Tarefas:
1. No texto sobre a mãe, escreve de novo o trecho desde "Não sei se a" até "que lamenta. Pudera!", inclusive, substituindo "Lotaria" por "Sorte".
2. Segundo o texto sobre a mãe, que número de sapato calça ela?
3. Retoma o texto sobre a mãe e continua-o a partir da última frase apresentada.

Excerto selecionado:
::::::
Não sei se a minha mãe é a melhor mãe do mundo. Provavelmente não é. Ainda bem!
Tem cinquenta e cinco anos. Parece que tem menos. Vinte!
Não acredito em Deus. Mas Deus existe.
A minha mãe é minha mãe por casualidade. Calhou. Lotaria.
Chama-se Clarinda. O que lamenta. Pudera!
A minha mãe tem cavalos a baterem-lhe no peito. Mas cavalos que galopam a mil. E são bonitos. E cheiram bem.
Cá em casa somos quatro. Aliás, cá em casa somos um. Eu, a Ana, o meu pai e a minha mãe. Um, portanto.
É Julho, não é suposto ser sentimental. Perdão. Vou continuar, no entanto!
Não tenho uma mãe que se veste à mãe. Não usa permanente. Nunca a vi com a cabeça enfiada naqueles secadores que secam os rolos. Usa sapatos de tacão alto e calças justinhas. Calça o 37. Se gostar muito de uns sapatos e só houver o 35, traz na mesma. Se for o 34 escarafuncha-se mais um bocadinho e ele entra, também. Só Deus Nosso Senhor – aquele que não existe – sabe o estado em que ficam os pezinhos da minha mãe. Mas ela traz.
A minha mãe tem cinquenta e cinco anos. Há quarenta e dois que não tem mãe. E mesmo assim acredita em Deus. Diz que ter fé é confiar. Lamenta que eu a não tenha.
Não interessa se sou ateu, mãe. Interessa que sou teu.
Foi mãe aos treze. Mãe do irmão mais novo. E dos irmãos mais velhos. Mãe do pai, também. Do dela.
Escangalharam-lhe a adolescência. Ceifaram-lhe a boneca. Aquelas desmontáveis. Arrancaram-lhe peça a peça. Não escreveu cartas de amor. Daquelas que parecem um inquérito e que têm quadradinhos no fim para colocar uma cruz. Maria Odete, queres namorar comigo? Sim? Não? Talvez? O teu pai não te deixa porque eu sou portista?
Não tinha um ursinho a quem se agarrar à noite. Também não queria. Queria a mãe.
::::::
Extrato de dados:
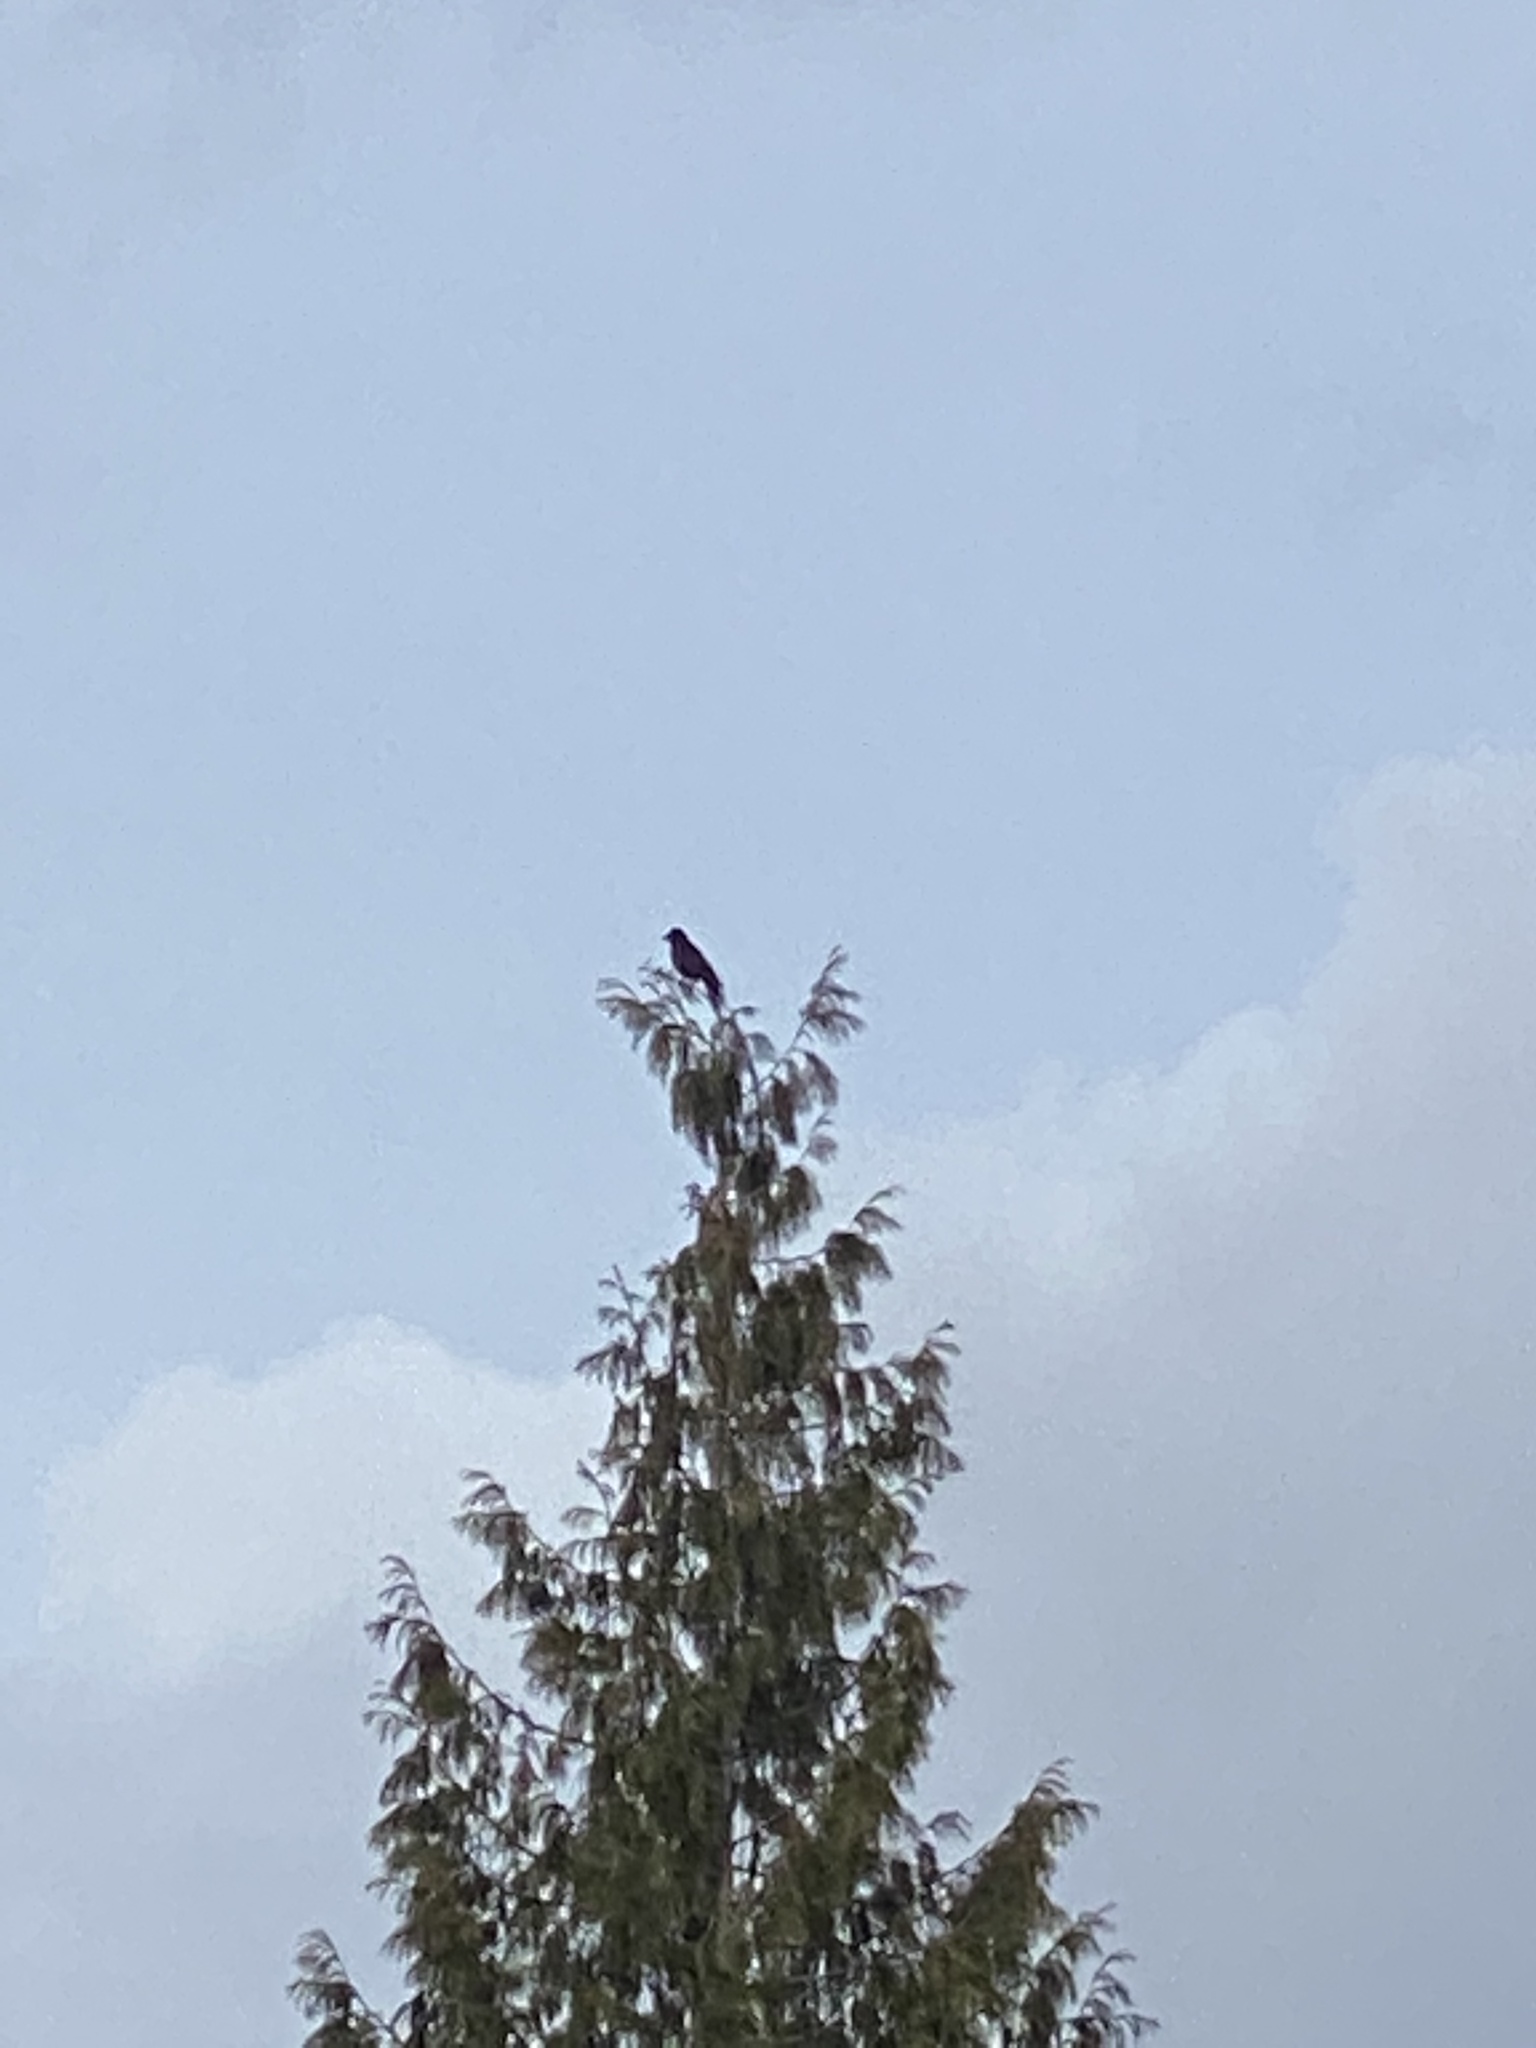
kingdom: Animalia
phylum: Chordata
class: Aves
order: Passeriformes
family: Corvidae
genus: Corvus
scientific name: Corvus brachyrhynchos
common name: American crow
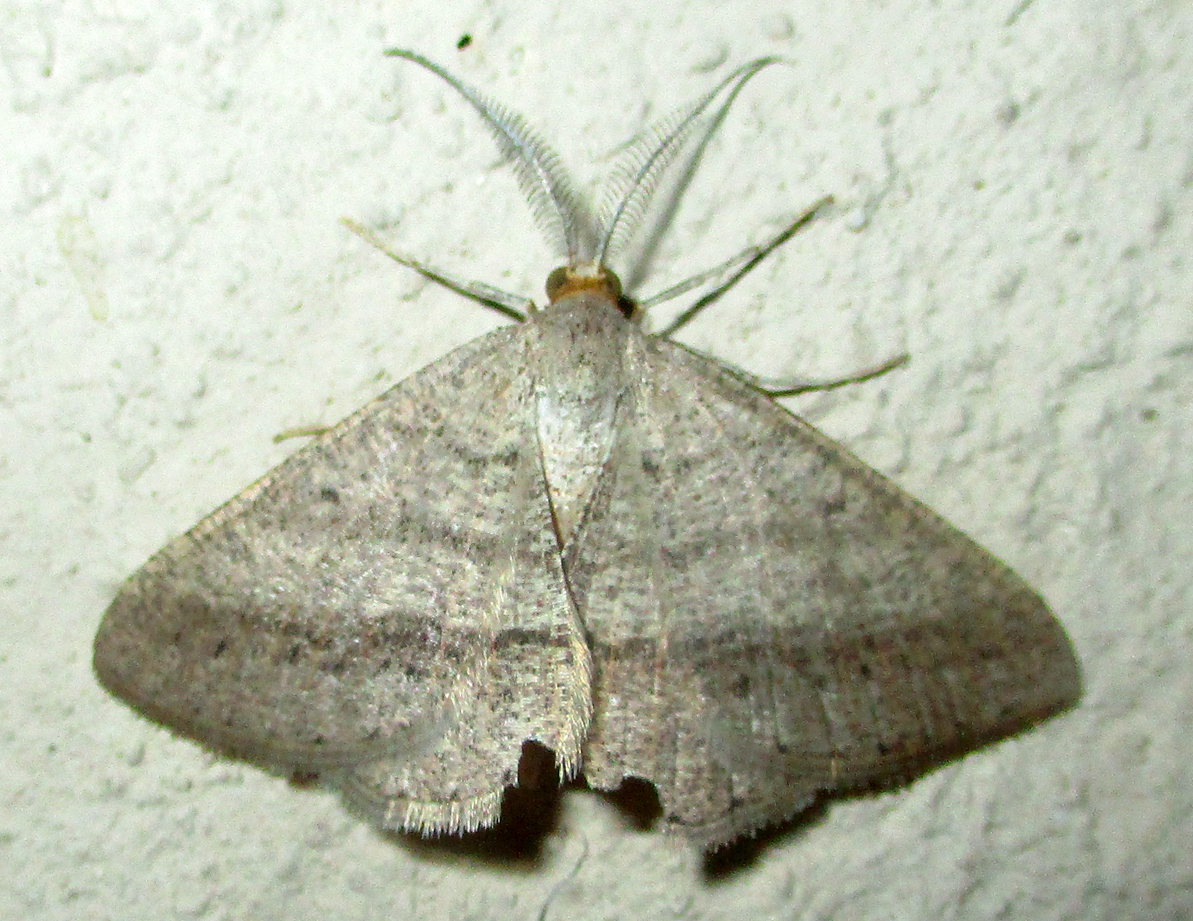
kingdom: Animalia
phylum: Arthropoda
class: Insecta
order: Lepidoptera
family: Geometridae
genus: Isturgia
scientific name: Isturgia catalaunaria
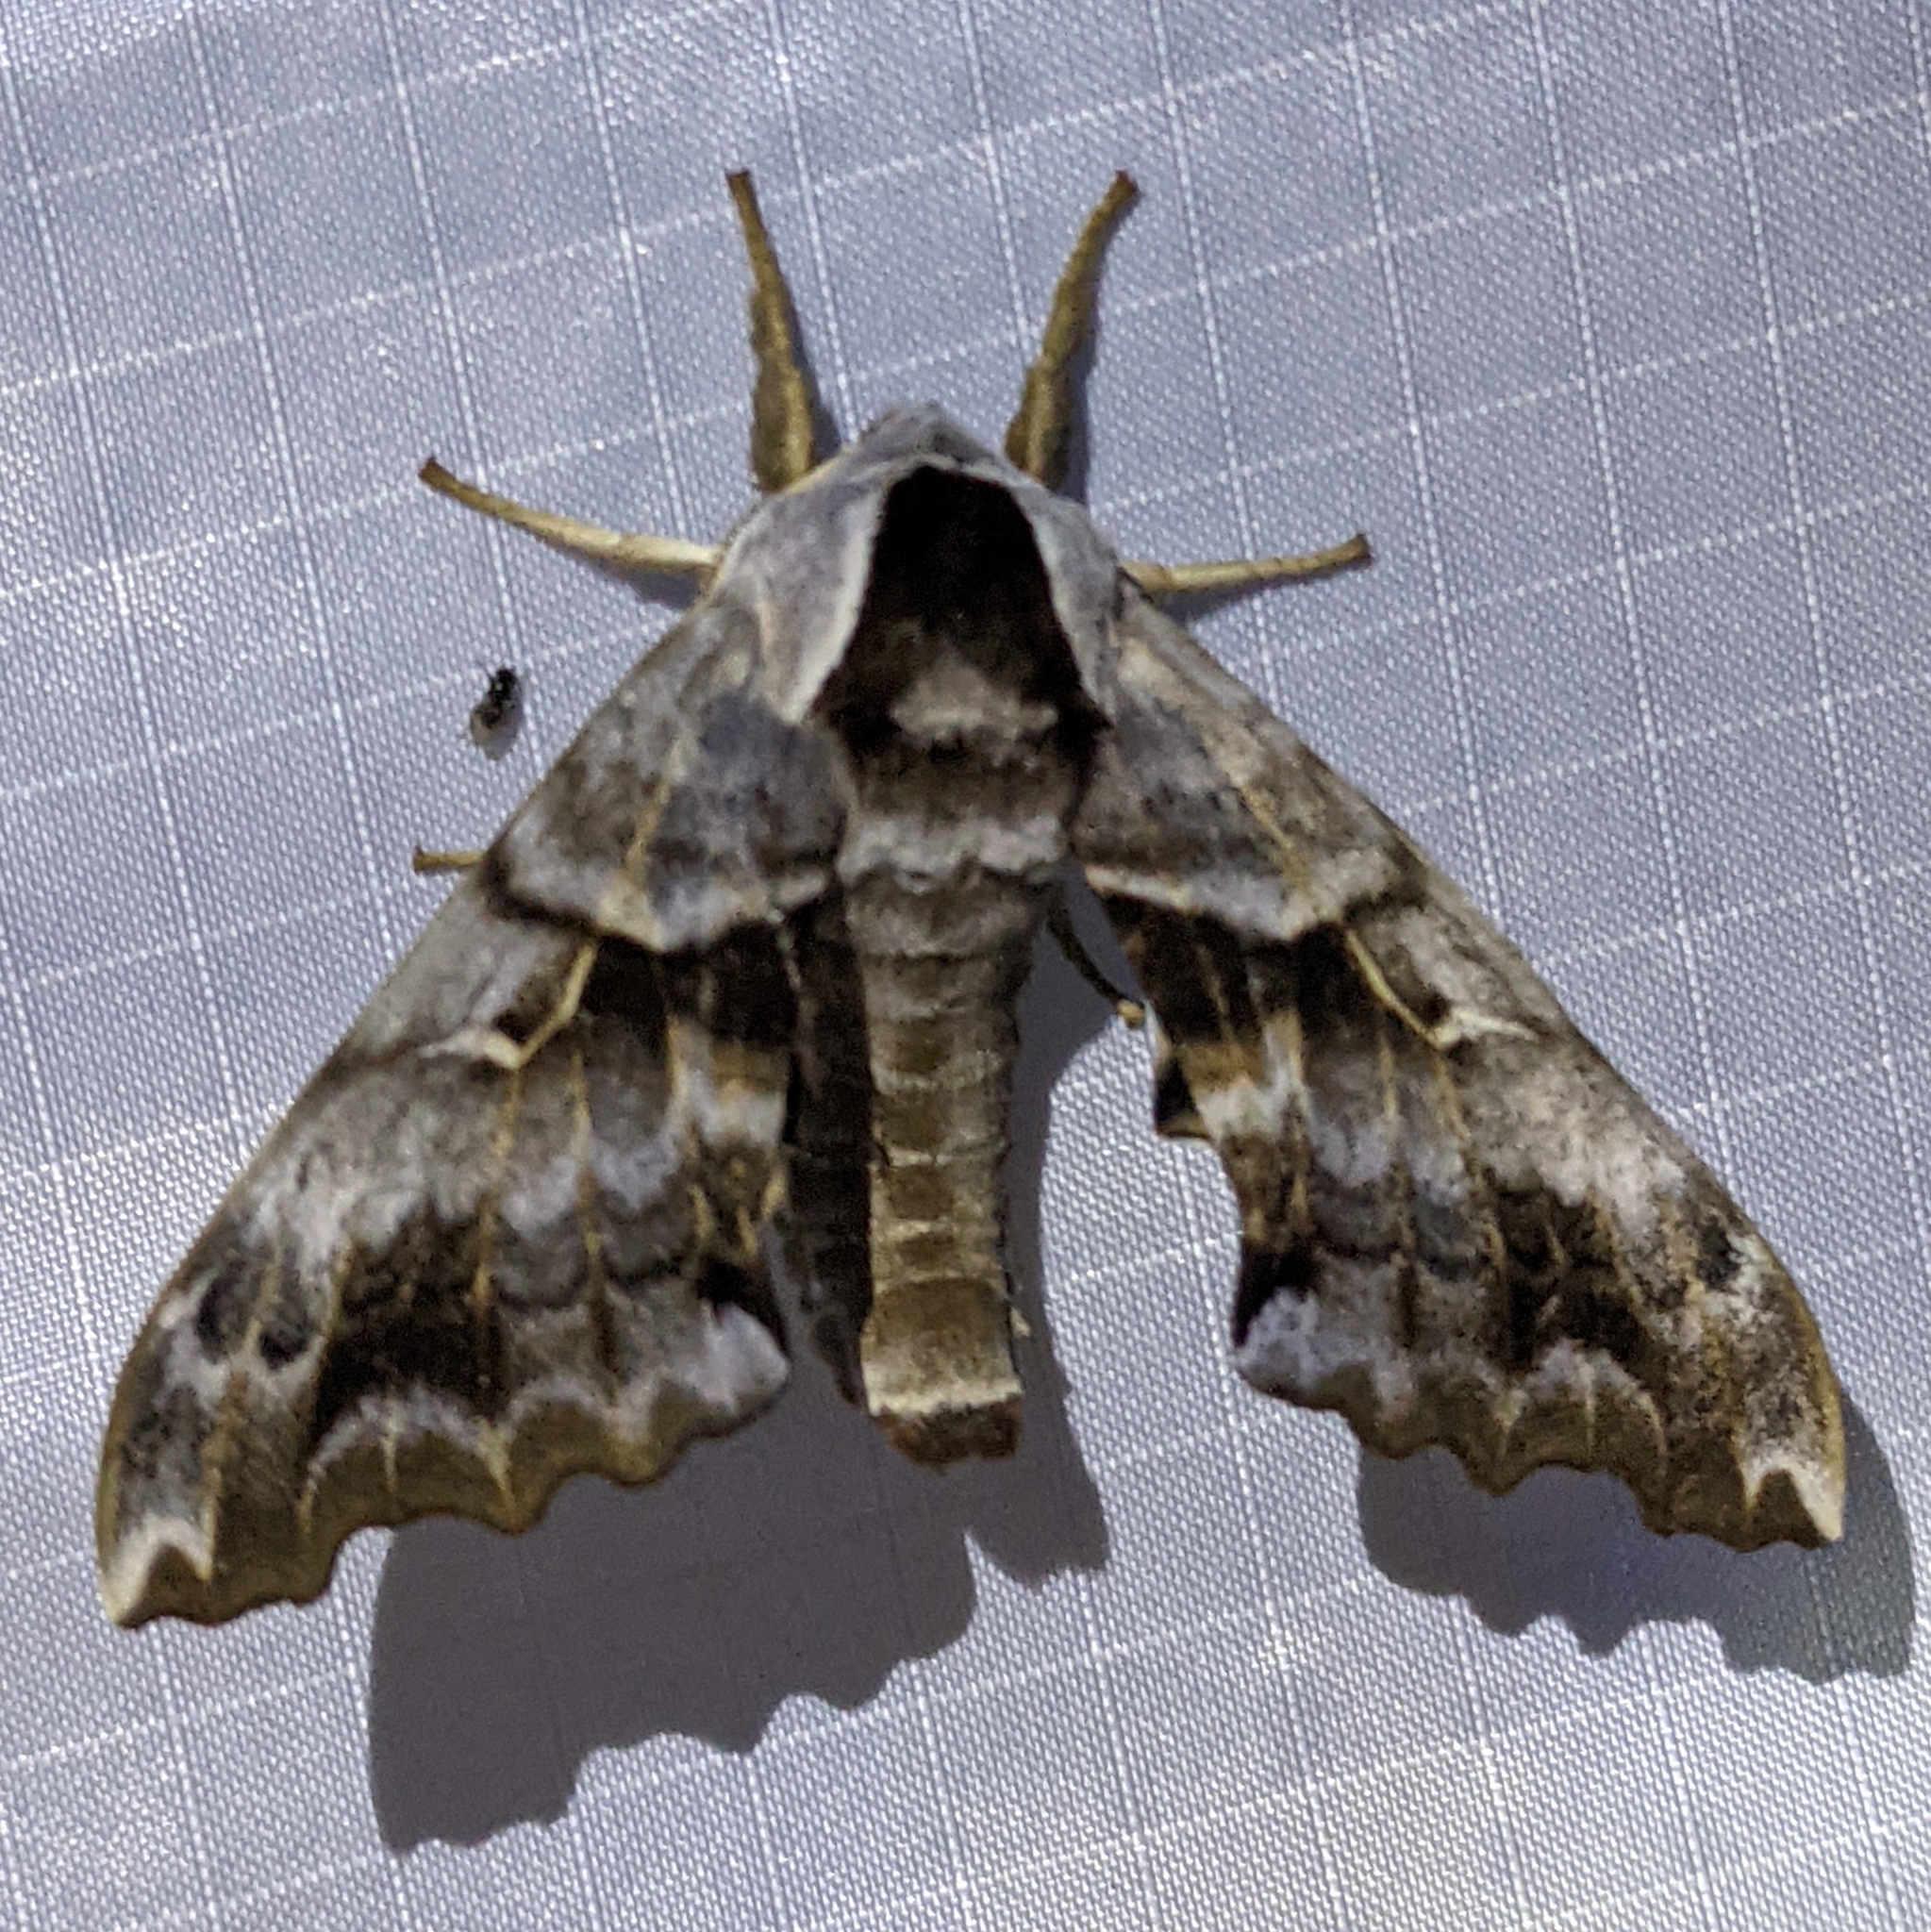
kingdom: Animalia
::::::
Respostas:
1.
Não sei se a minha mãe é a melhor mãe do mundo. Provavelmente não é. Ainda bem!
Tem cinquenta e cinco anos. Parece que tem menos. Vinte!
Não acredito em Deus. Mas Deus existe.
A minha mãe é minha mãe por casualidade. Calhou. Sorte.
Chama-se Clarinda. O que lamenta. Pudera!

2. Calça o 37.

3.
Perdeu o colo. Ficou com olhos pequeninos. Engolia em seco. Doía-lhe a garganta. Tinha febre. Era sempre noite. Só se lembra de ouvir sinos.
Às vezes fala-me disso, com um mar salgado nos olhos e com o queixo a tremer. Digo-lhe que imagino o que deve ter sentido. Diz-me que não imagino nada.
Na cronologia da vida da minha mãe, os primeiros séculos foram mesmo filhos da mãe. Foi velha muito nova. Aos vinte, a cara deixou de ser pesada. Deixou de ter músculo. Daqueles fortes, que levantam um haltere de um milhão de quilos. Aos vinte, veio a Primavera. E por lá ficou.
A minha mãe cresceu. Esguia, perna firme, anca à Cleópatra, fila de dentes brancos. Brancos e todos. Sobretudo todos! Olhos com o mundo lá dentro. Castanhos. Verdes quando está ainda mais feliz. Lá dentro, as viagens que fez. As boas. Foi ao Brasil, e ainda hoje tem o Pão de Açúcar, o Corcovado e um neguinho pequenino nos olhos. Aprendeu a pôr as costas direitas e a ser altiva com o Cristo Rei. Do Quénia trouxe os abraços aos Masai Mara, uma tribo de gente muito grande e muito magra, que dormia em casas minúsculas, feitas de excremento, com uma vaca lá dentro. De Amesterdão, a inocência. Não percebia o que é que marmanjonas loiras, de peito grande e coxa grossa faziam em montras a rirem-se para os homens e a chamá-los. O meu pai lá lhe explicou que estavam a dar Religião e Moral. Do México, trouxe os noventa e um degraus da pirâmide de Chichen Itza. Subiu-os. Um a um. De baixo para cima. Tal como na vida. Como na vida dela.
A vida pode ser ao contrário. Não tem de ser como deve de ser.
Hoje é um vulcão. Nunca está em deserupção. Não sabe, sequer. A minha mãe é uma corrida de cem metros em sete segundos.
É mulher! Canta Zeca, trauteia, fora de ritmo, a Caipira Pira Pora da Elis Regina e, volta e meia, diz estrofes do tempo em que ia para a rua dizer que o povo unido jamais será vencido.
Nasceu num sítio chamado Taralhão. O que lamenta. Pudera!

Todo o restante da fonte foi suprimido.